For emotional demands, eight out of 13 risk estimates were based on self-reported exposure, out of which four studies used antidepressant treatment as their outcome. Three estimates were based on work-unit average exposure, had a high level of confounder control and found no association. Two estimates (men and women) from one study were based on exposure assessed from a job-exposure-matrix and hospital discharge diagnoses of affective disorders. The level of confounder control was low. These risk estimates were higher than unity, and because of the size of this study their results had a strong influence on the formal summary risk estimate for all studies. It should be noted also, that six out of 13 estimates were from the same study.

For violence/threats of violence, exposure was based on self-report for four risk estimates, two of which were from the same study, although referring to violence and threats of violence, respectively. Risk estimates for these two violence modalities are unlikely to be independent. Four risk estimates, all from the same study, were based on a job exposure matrix and the outcome was a hospital discharge diagnosis of affective disorders, with estimates for violence and threats of violence for each sex. The level of confounder control was low. These risk estimates were higher than unity, and because of the size of the study they had a strong influence on the formal summary risk estimate.

Exposure–response associations of depression with exposure intensity, stability or change were relatively few and did not contribute to the assessment of causality since most of them could be inflated by common method bias or the pattern for stable and changed exposures was inconsistent.

The limitations mentioned above in relation to each exposure were not the only ones. Misclassification of outcome, poor confounder control or indications of potential publication bias could be added for several exposures. The net effect of all these limitations is that there were too few studies for which it seemed unlikely that increased risk estimates could not be explained by chance, bias or residual confounding.

The evidence for a causal association between any of these exposures and depressive episodes, whether first or recurrent episodes, is therefore limited, and for the same reason a causal association cannot be excluded.

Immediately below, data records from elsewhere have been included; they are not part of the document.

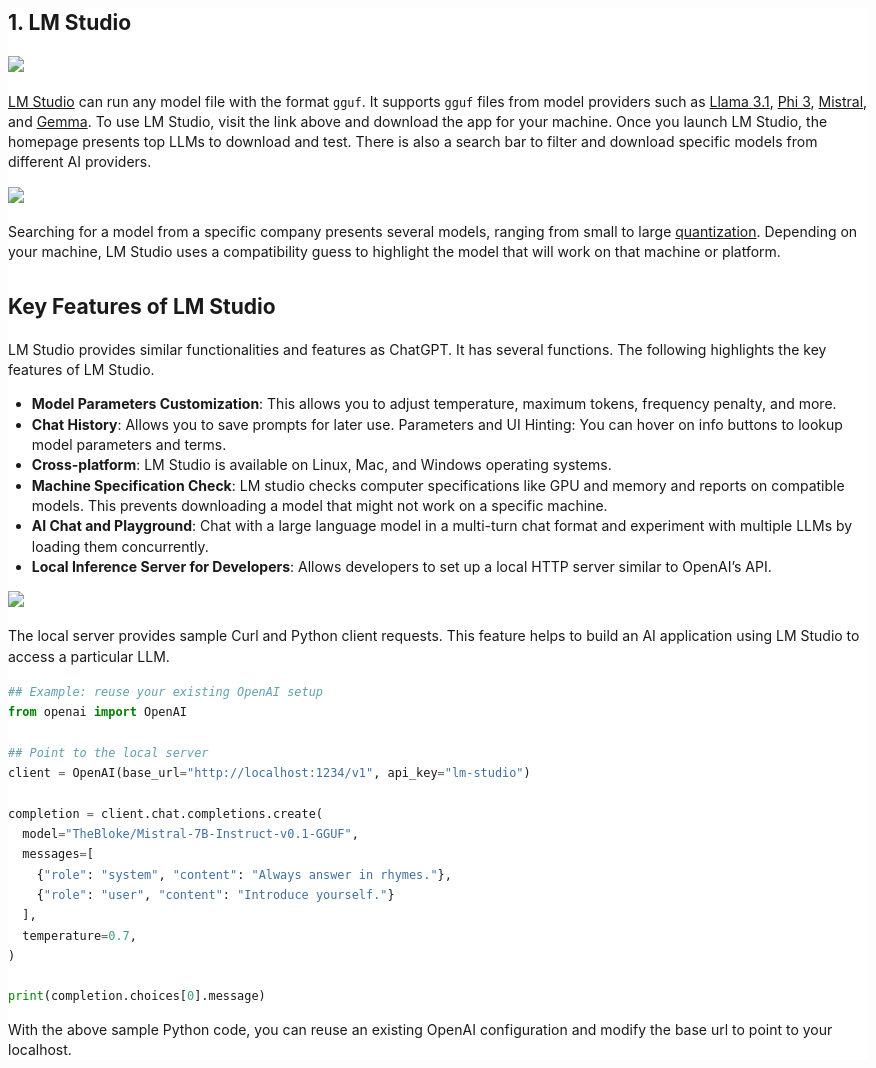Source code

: 
## 1. LM Studio

![](https://images.weserv.nl/?url=https://cdn-images-1.readmedium.com/v2/resize:fit:800/0*svbQPZKu08of7Kv6)

[LM Studio](https://lmstudio.ai/) can run any model file with the format `gguf`. It supports `gguf` files from model providers such as [Llama 3.1](https://llama.meta.com/), [Phi 3](https://huggingface.co/docs/transformers/main/en/model_doc/phi3), [Mistral](https://mistral.ai/), and [Gemma](https://ai.google.dev/gemma). To use LM Studio, visit the link above and download the app for your machine. Once you launch LM Studio, the homepage presents top LLMs to download and test. There is also a search bar to filter and download specific models from different AI providers.

![](https://images.weserv.nl/?url=https://cdn-images-1.readmedium.com/v2/resize:fit:800/0*sbS3VqiLgDsftgs2)

Searching for a model from a specific company presents several models, ranging from small to large [quantization](https://huggingface.co/docs/optimum/en/concept_guides/quantization). Depending on your machine, LM Studio uses a compatibility guess to highlight the model that will work on that machine or platform.


## Key Features of LM Studio

LM Studio provides similar functionalities and features as ChatGPT. It has several functions. The following highlights the key features of LM Studio.

* **Model Parameters Customization**: This allows you to adjust temperature, maximum tokens, frequency penalty, and more.
* **Chat History**: Allows you to save prompts for later use.
 Parameters and UI Hinting: You can hover on info buttons to lookup model parameters and terms.
* **Cross-platform**: LM Studio is available on Linux, Mac, and Windows operating systems.
* **Machine Specification Check**: LM studio checks computer specifications like GPU and memory and reports on compatible models. This prevents downloading a model that might not work on a specific machine.
* **AI Chat and Playground**: Chat with a large language model in a multi-turn chat format and experiment with multiple LLMs by loading them concurrently.
* **Local Inference Server for Developers**: Allows developers to set up a local HTTP server similar to OpenAI’s API.

![](https://images.weserv.nl/?url=https://cdn-images-1.readmedium.com/v2/resize:fit:800/0*9bHmRiOSf6gm-u3P)

The local server provides sample Curl and Python client requests. This feature helps to build an AI application using LM Studio to access a particular LLM.


```python
## Example: reuse your existing OpenAI setup
from openai import OpenAI

## Point to the local server
client = OpenAI(base_url="http://localhost:1234/v1", api_key="lm-studio")

completion = client.chat.completions.create(
  model="TheBloke/Mistral-7B-Instruct-v0.1-GGUF",
  messages=[
    {"role": "system", "content": "Always answer in rhymes."},
    {"role": "user", "content": "Introduce yourself."}
  ],
  temperature=0.7,
)

print(completion.choices[0].message)
```
With the above sample Python code, you can reuse an existing OpenAI configuration and modify the base url to point to your localhost.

Practical implications and suggestions for future research

The level of support for a causal association has practical implications. In the clinical context, it must be taken into account when communicating with patients about the nature of their illness and forming recommendations on sick leave or job change. In a political/administrative context it is important for decisions on preventive strategies, compensation of illnesses as occupational disorders, and the prioritisation of further research.

We suggest that future studies use methods that enable independent assessment of exposure and depressive episodes; that the outcome be measured by a semi-structured clinical interview; and that exposure–response relations be studied across increasing levels of exposure rather than simply dichotomizing exposures. We further suggest that follow-ups be carried out at short time intervals in order to catch all new cases of depressive episodes and that the study designs clearly accommodates the need to distinguish first-onset from recurrent depressive episodes. Important potential confounders should all be assessed as accurately as possible and feasible.

Strengths and limitations

The main strengths of this review are its broad coverage of the peer-reviewed literature on potential psychosocial risk factors for depression in the workplace, and its attention to uncertainties from the possibility of bias and residual confounding. Limitations include its restriction to English language papers and exclusion of “grey” literature. However, it seems unlikely that these could importantly compromise its conclusions.

Conclusion

Taking statistical uncertainties and the potential for bias and confounding into account, it is not possible to conclude with confidence that any of the psychosocial exposures at work included in this review is a likely cause of depressive episodes and recurrent depressive disorders. Nor is there sufficient evidence to conclude that a causal relationship for any of the exposures is unlikely.